[Problem]: Give back the whole listing word for word and skip each picture.

[Information provided]:

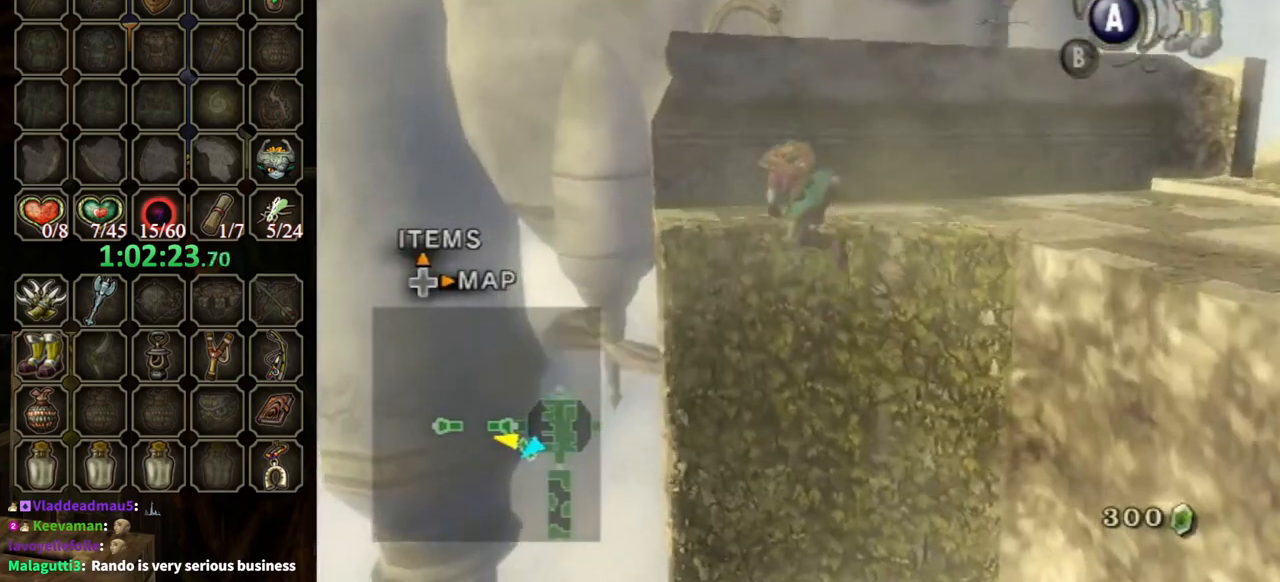
{"buttons": [], "left_stick": "up-right", "right_stick": "center", "events": [[33, "left_stick", "center"], [67, "right_stick", "left"], [267, "right_stick", "center"], [300, "left_stick", "up-right"]]}
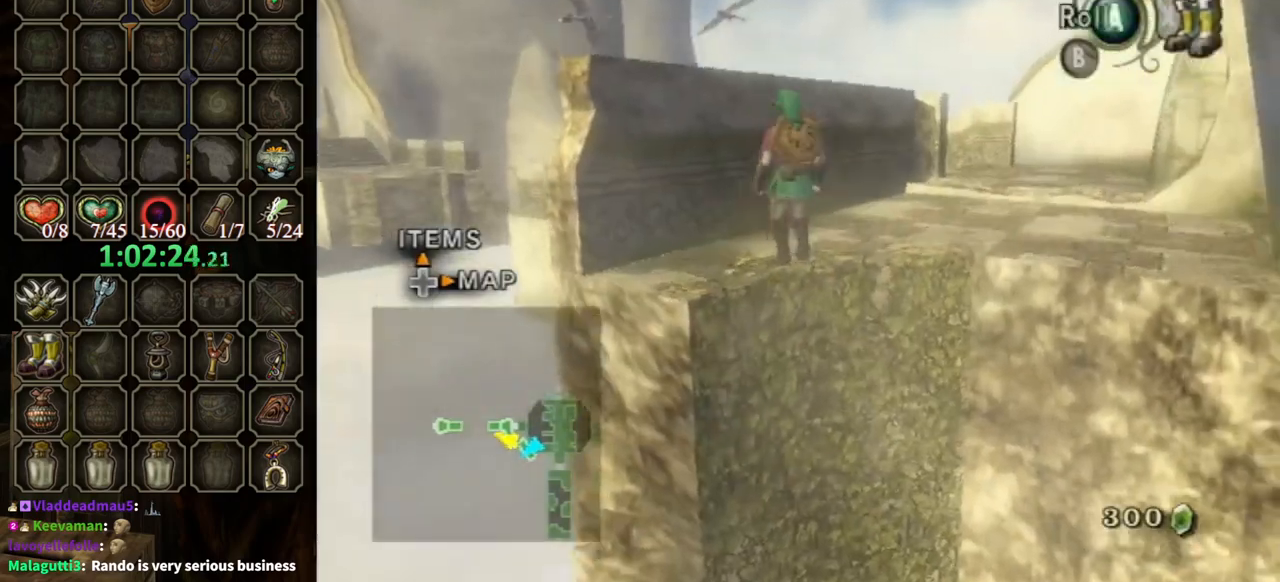
{"buttons": ["L1"], "left_stick": "up-right", "right_stick": "center", "events": [[133, "L1", "down"], [200, "Y", "down"], [300, "Y", "up"]]}
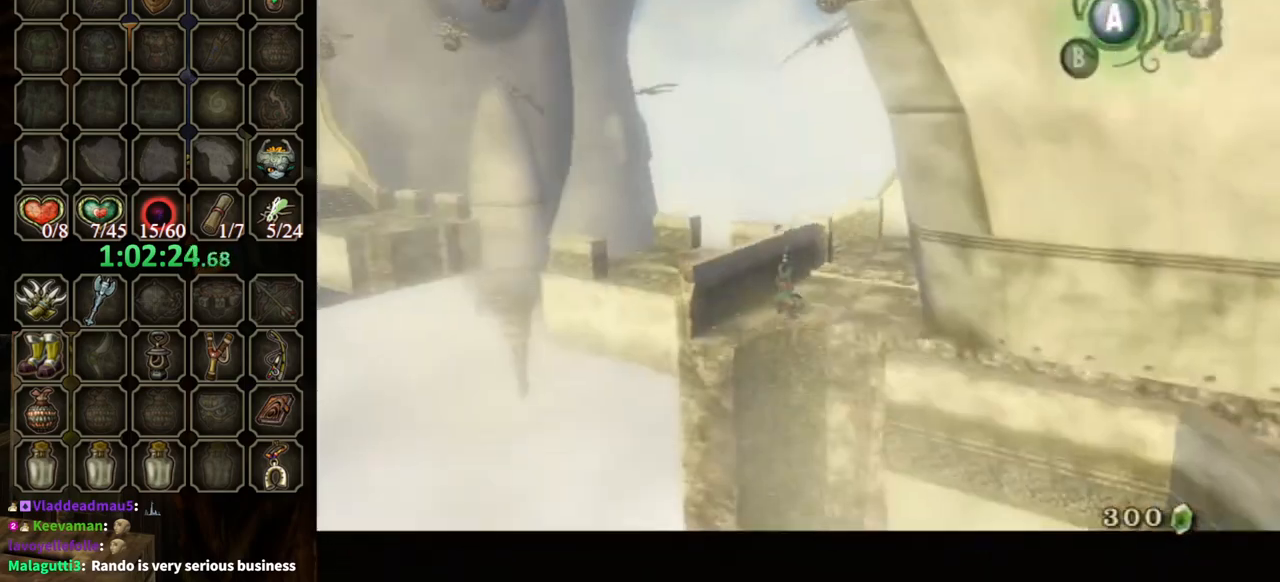
{"buttons": ["L1"], "left_stick": "center", "right_stick": "center", "events": [[267, "left_stick", "center"]]}
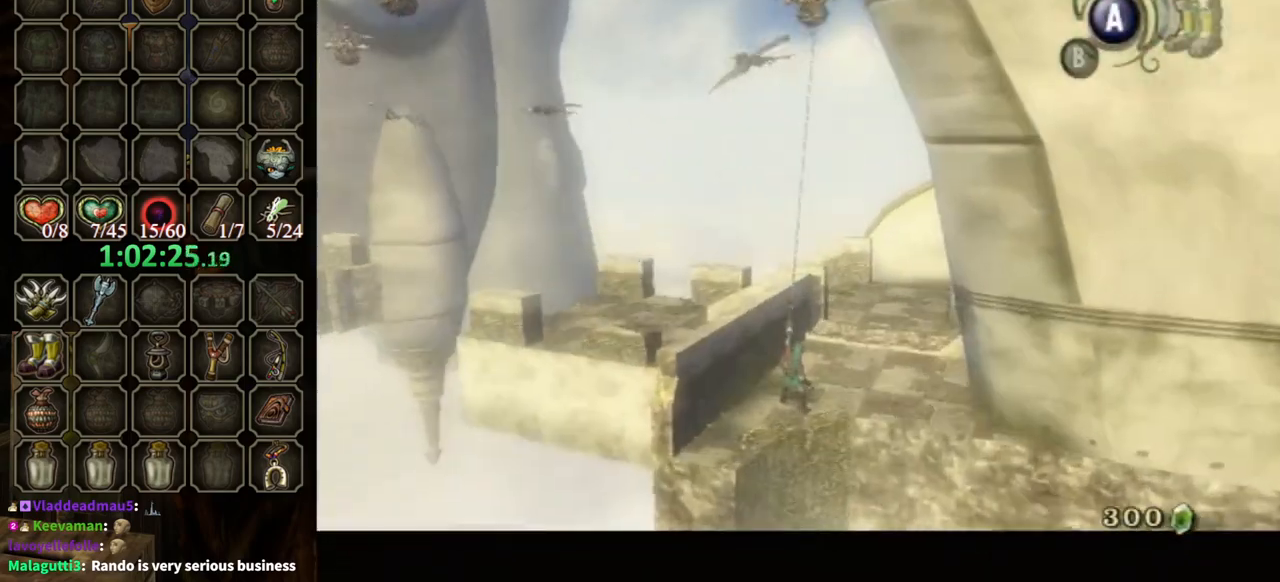
{"buttons": ["L1"], "left_stick": "center", "right_stick": "center", "events": []}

[Answer for this exercise]:
{"buttons": [], "left_stick": "up-right", "right_stick": "center", "events": [[33, "left_stick", "center"], [67, "right_stick", "left"], [267, "right_stick", "center"], [300, "left_stick", "up-right"]]}
{"buttons": ["L1"], "left_stick": "up-right", "right_stick": "center", "events": [[133, "L1", "down"], [200, "Y", "down"], [300, "Y", "up"]]}
{"buttons": ["L1"], "left_stick": "center", "right_stick": "center", "events": [[267, "left_stick", "center"]]}
{"buttons": ["L1"], "left_stick": "center", "right_stick": "center", "events": []}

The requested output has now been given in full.